How ACO’s Are Transforming Healthcare

ACO Changing Healthcare

In the environment of healthcare, regardless of the nation or region, concentrated team efforts to provide higher quality patient care are always better than institutions trying to do everything on their own. Organizations and other institutions of healthcare that voluntarily come together in order to provide coordinated, high quality care efforts to their patients are, today, known as accountable care organizations, or ACO’s. “ACO has become the three-letter health acronym of the year, if not the decade.”— Steve Lieberman, a visiting scholar at the Engelberg Center for Health Care Reform

ACO’s have been becoming a widely notorious and popularized thing, and the term itself became, not surprisingly, extremely widespread throughout 2011, when the idea itself only took up about seven pages of the huge Affordable Care Act. As the infancy phase of this collective care strategy begins to distance itself, its young and middle childhood is starting to build the foundation on which the rest of its longevity will rest. As mentioned in said healthcare bill, the primary duties of ACO’s include managing the care needs of a minimum of five thousand healthcare beneficiaries for a minimum of three years.
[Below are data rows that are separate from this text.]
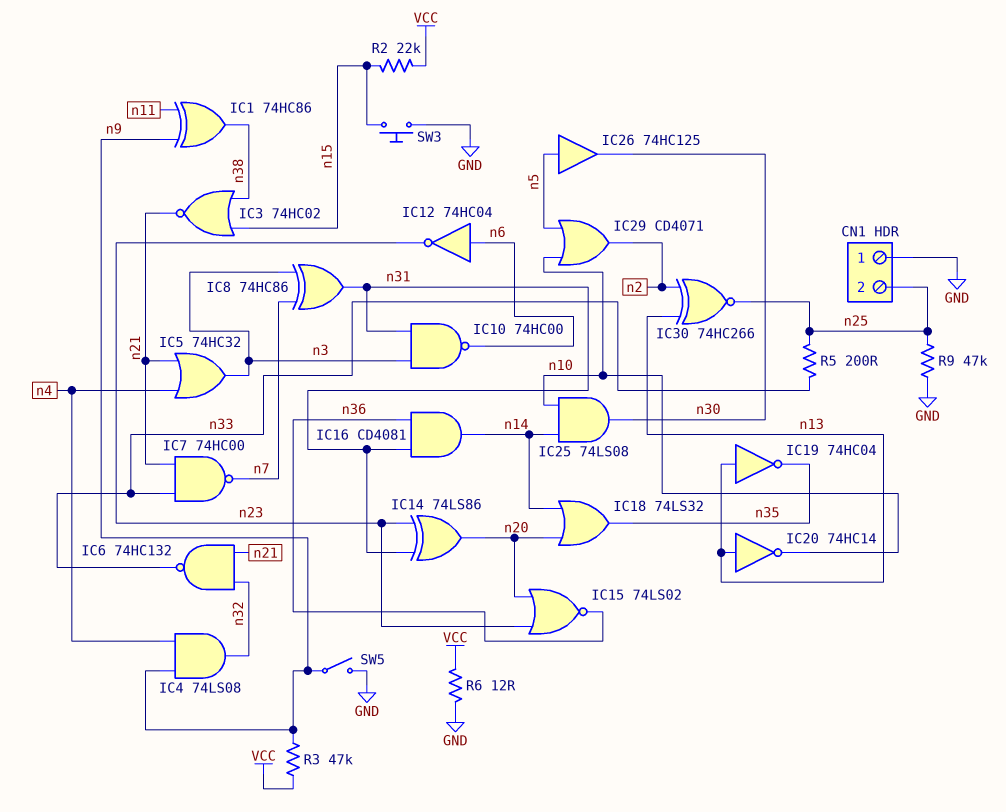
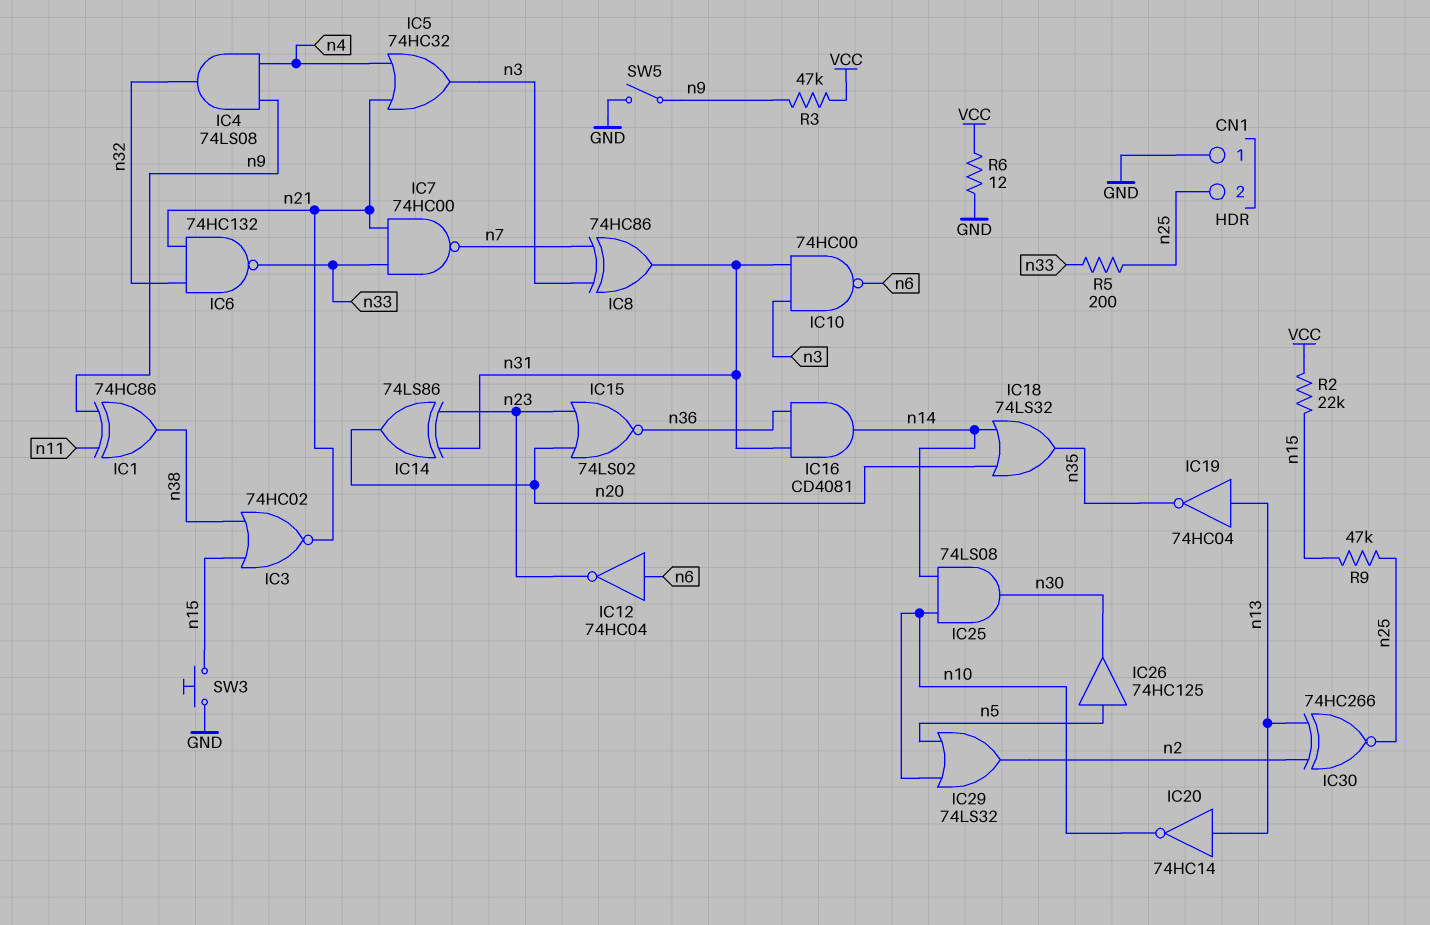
IC29: OR CD4071 (in n5, in n10, out n2) -> OR 74LS32 (in n5, in n10, out n2)
R9: 47k (GND, n25) -> 47k (n15, n25)

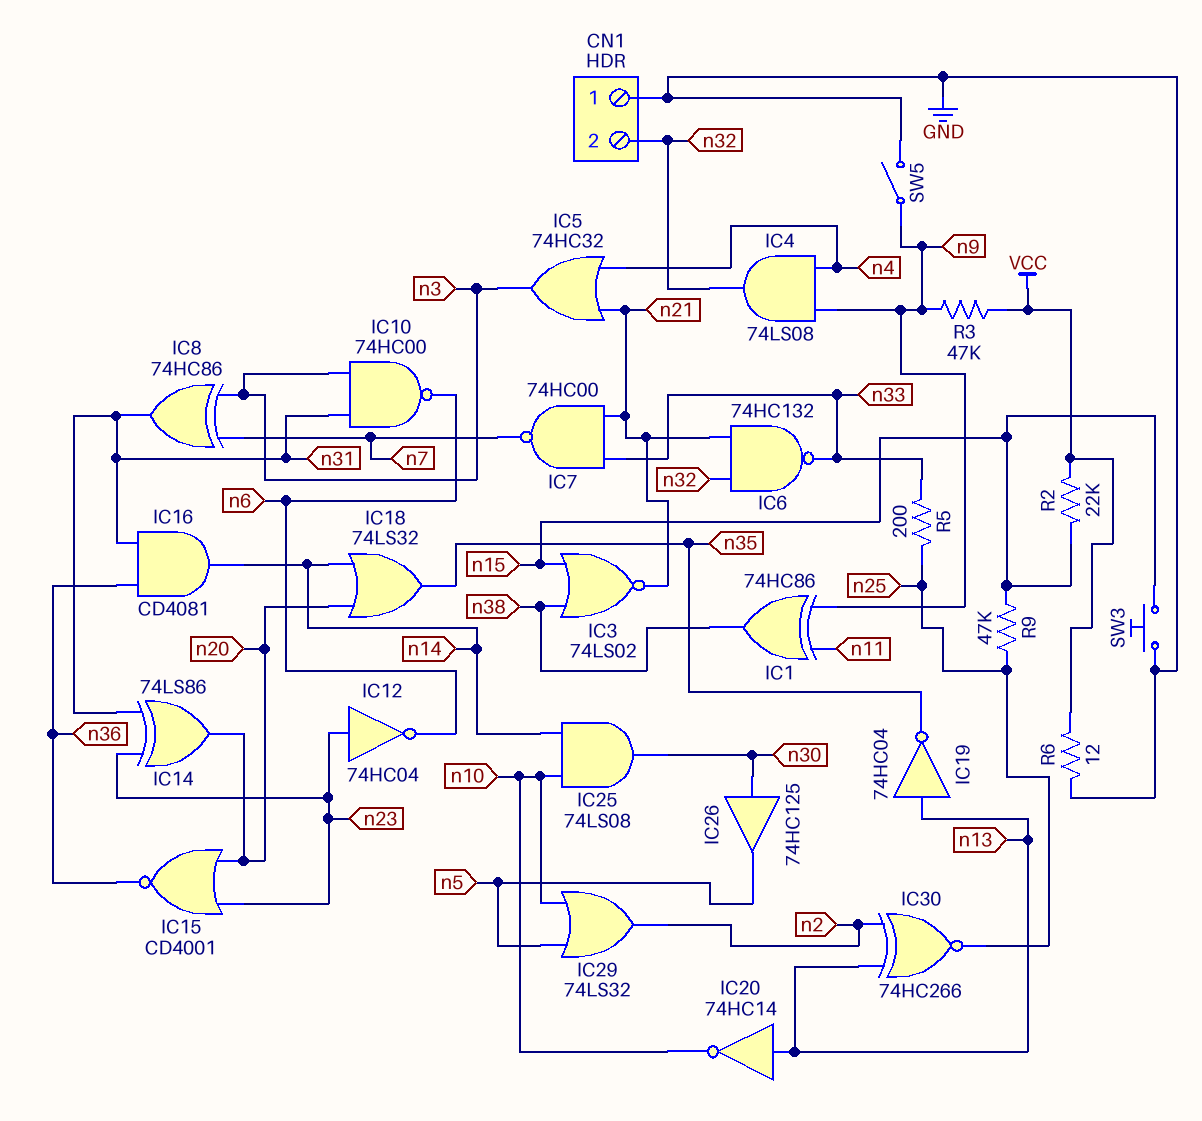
CN1 pin 2: n25 -> n32
IC3: NOR 74HC02 (in n15, in n38, out n21) -> NOR 74LS02 (in n15, in n38, out n21)
IC12: NOT 74HC04 (in n6, out n23) -> NOT 74HC04 (in n23, out n6)
IC15: NOR 74LS02 (in n20, in n23, out n36) -> NOR CD4001 (in n20, in n23, out n36)
IC26: buffer 74HC125 (in n5, out n30) -> buffer 74HC125 (in n30, out n5)

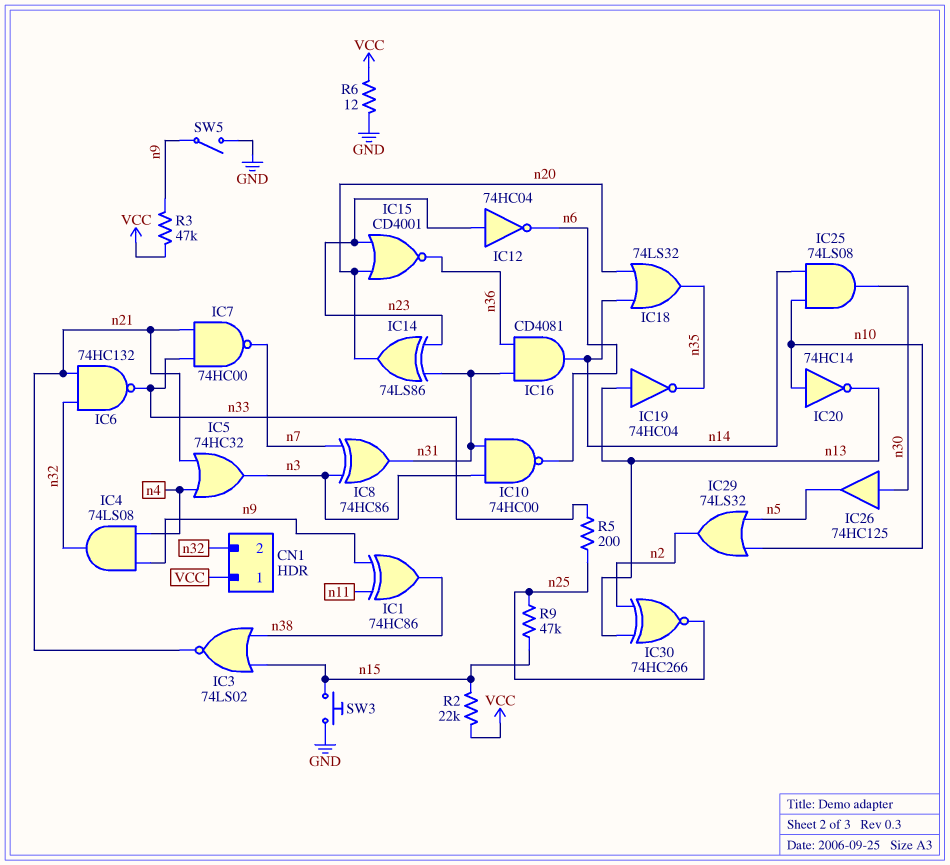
CN1 pin 1: GND -> VCC
IC20: NOT 74HC14 (in n13, out n10) -> NOT 74HC14 (in n10, out n13)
It primarily functions in that it “brings together the different component parts of care for the patient – primary care, specialists, hospitals, home health care, etc. – and ensure that all of the parts work well together,” according to

Read More: Features to look out for in an EHR 

One of the aims and overall goals that ACO’s are attempting to achieve is the localization and centralization of healthcare for patients. One of the noticeable issues our healthcare system faces today is quite the opposite: people are getting their care separately and in chunks, having to assemble their own services themselves instead of already being provided the full package in a more direct way. In order for the latter to become a reality, though, ACO’s have got to prove their working abilities. They need to illustrate that their services do indeed work better and cost less in order to persuade paying patients to subscribe to them.

Another larger and big-picture-contributing solution that ACO’s provide, a large reason as to why they were included in the bill in the first place, is the money-saving benefits. The current generation is going to severely feel the hard-hitting effects that this nation’s high healthcare costs are going to freely and without-care administer, and if this doesn’t call for healthcare transformation, I don’t know what does. With the combination of efforts and financial resources that ACO’s offer, there’s more room for savings, as long as quality targets are met. Of course, this strategy isn’t perfect, and there is the risk of some providers losing money because of the multifaceted, yet singular approach ACO’s take. If one department is doing well whilst the others are not for whatever that reason may be, the department doing well is going to be keeping the largest portion of the savings. It’s not an overly complicated concept by any means, and, perhaps, its simplicity has more to offer than other healthcare solutions have in the past.

Then there’s the question of how ACO’s would primarily receive the money they need that would constitute said portion of savings. America’s Medicare possesses the traditional fee-for-service payment system, which consists of patients paying a certain sum of money, with or without the help of health insurance, in order to cover the cost of the healthcare service they received. This, in turn, means that doctors and hospitals get paid more when they have to administer more services to the patient, which, as another result, drives up costs. ACO’s would not rid of fee-for-service per say, but give healthcare providers more motive to offer their patients more savings by offering bonuses when providers lower their costs whilst simultaneously keeping quality at the highest it can be. Because ACO’s are a method of population health management, they work best when they aim for disease prevention, maintaining healthy populations, treating patients with chronic illnesses carefully, and, generally, keeping people out of the hospital altogether. By successfully managing such tasks, ACO’s would receive the most amount of money at the least expense.

The idea of centralized healthcare efforts that aim to reduce costs, increase quality of care, and save the government money will, most likely, seem appetizing to most at face-value, most especially here in the United States, a nation that is desperately screaming for healthcare reforms and system substitutions. However, just like everything else, ACO’s are not a flawless idea. Our nation’s healthcare system has a tendency to rapidly and, sometimes blindly, move towards new ideas without working out the kinks and other possible outcomes they may have. “There is always a risk that these ACO’s will be formed with the aim of exercising market power which could offset the savings from Medicare, resulting in increased healthcare costs”

Read More: Top 15 EHR Vendors of 2019

At its current state, the U.S. cannot afford to have a conundrum of a healthcare bill, and although ACO’s are still young in the game, the time needed to fully see how they perform, with either the current or a future liberal administration, will be expended.

It’s easy to micromanage and worry about what could go wrong with ACO’s, but in reality, no matter the outcomes they continue to give us, they’re still an enormous trend with enormous expectations. There’s really no need to worry too much at all because doing so would be like worrying about not being able to make extra money on the next paycheck that you know is going to completely cover the costs of this month’s bills and other expenses; it’s not really a necessary worry. The United States’ healthcare system needs as much reform and change as it can be possibly get, and, as of now, it seems as though ACO’s are, if not a permanent solution, a running-start to the endeavor itself.